Dr Mofia Akoba, Nigeria’s former Oil Minister, is now an environmental activist in the delta. “The people who live among this oil don’t have anything to show for it,” he said from his ramshackle home in Port Harcourt.

“It’s not like Saudi oil where the oil is in the desert far away from the people. Here they live among the pipelines and rigs and all they get is air and land pollution. They are prepared to do without oil for two or three generations until a humane government is in place that uses the revenues in a responsible way.”

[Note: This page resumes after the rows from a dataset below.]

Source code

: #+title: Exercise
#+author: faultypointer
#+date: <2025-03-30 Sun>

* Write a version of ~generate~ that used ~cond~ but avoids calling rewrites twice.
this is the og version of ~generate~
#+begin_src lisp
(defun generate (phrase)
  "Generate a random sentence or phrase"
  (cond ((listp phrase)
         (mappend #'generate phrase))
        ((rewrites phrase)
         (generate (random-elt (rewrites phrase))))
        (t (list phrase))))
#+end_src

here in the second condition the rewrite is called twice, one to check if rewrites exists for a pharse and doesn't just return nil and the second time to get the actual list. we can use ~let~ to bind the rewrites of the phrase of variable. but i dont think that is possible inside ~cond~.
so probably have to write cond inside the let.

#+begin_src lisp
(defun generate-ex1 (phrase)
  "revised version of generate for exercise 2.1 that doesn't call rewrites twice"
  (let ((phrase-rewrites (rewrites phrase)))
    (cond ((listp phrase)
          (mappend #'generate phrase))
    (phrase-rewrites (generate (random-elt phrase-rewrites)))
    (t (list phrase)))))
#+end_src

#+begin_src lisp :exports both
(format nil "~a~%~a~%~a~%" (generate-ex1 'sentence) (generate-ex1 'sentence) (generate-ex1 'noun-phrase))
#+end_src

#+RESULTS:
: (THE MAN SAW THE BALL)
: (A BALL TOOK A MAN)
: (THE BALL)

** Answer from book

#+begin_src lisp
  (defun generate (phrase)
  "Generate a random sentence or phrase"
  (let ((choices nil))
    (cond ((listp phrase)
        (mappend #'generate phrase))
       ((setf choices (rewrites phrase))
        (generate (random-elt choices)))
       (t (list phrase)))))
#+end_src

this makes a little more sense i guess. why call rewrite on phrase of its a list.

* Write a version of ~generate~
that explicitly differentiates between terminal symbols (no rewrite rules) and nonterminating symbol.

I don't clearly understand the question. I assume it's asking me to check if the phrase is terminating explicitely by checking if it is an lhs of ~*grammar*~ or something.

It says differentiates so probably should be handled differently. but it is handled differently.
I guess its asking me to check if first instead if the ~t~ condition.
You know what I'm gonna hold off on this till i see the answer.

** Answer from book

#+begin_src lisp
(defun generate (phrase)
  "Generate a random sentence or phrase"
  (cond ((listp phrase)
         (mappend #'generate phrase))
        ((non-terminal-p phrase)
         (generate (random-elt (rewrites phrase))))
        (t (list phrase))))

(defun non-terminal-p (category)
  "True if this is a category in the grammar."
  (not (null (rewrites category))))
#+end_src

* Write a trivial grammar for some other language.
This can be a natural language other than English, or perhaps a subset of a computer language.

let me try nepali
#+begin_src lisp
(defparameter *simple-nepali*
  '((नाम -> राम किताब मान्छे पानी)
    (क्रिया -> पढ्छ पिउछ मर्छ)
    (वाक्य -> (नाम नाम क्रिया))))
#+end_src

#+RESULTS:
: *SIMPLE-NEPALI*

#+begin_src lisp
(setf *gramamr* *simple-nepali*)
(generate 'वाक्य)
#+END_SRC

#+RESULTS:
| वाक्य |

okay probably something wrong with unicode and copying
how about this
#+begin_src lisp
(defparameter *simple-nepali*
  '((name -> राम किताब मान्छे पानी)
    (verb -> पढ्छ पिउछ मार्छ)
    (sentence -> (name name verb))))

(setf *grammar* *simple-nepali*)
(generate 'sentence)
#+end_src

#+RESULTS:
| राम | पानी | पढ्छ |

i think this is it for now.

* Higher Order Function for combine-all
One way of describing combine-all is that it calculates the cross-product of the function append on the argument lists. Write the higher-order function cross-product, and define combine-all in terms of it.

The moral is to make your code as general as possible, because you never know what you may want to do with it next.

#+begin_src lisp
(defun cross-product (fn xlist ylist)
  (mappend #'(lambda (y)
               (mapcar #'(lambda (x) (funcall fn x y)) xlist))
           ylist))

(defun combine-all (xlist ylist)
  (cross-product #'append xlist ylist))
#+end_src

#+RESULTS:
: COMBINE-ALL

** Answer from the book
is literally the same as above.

Copyright © 2005 smg sunday newspapers ltd. no.176088 [url]http://www.sundayherald.com/print51904[/url]


Howard Campbell, Jr.

2005-09-26 04:06 | User Profile

25%!! I would have guessed under 5%...

Time for Junior to kiss up to President Chavez. :wink:


Sertorius

2005-09-26 05:04 | User Profile

Howard,

Yep. The best thing Bush can do right now is to shut the hell up about invading other countries and mind his own damn business. We have a full plate as things stand.


Angeleyes

2005-09-26 18:01 | User Profile

[QUOTE=Howard Campbell, Jr.]25%!! I would have guessed under 5%...

Time for Junior to kiss up to President Chavez. :wink:[/QUOTE]The American Petroleum Institute (API) cited Nigeria's share as about 10% last time I looked. I don't think they have much reason to lie.

[QUOTE]Asari has never embraced the peaceful tactics that made the execution of writer Ken Saro-Wiwa’s so terrible and widely condemned. “It is only violence that brings tyrants to their senses because tyrants survive by violence,” Asari said in a recent interview. Asari could, however, share Saro-Wiwa’s fate if convicted of treason, for the offence carries the death penalty in Nigeria. Whether Asari is a freedom fighter or a mere bandit, there is little doubt that the people who live in the delta’s vast rainforests and mangrove swamps have genuine grievances against the central government. [/QUOTE]Standard African "leader." If he takes over, it will be yet another case of "meet the new boss, same as the old boss."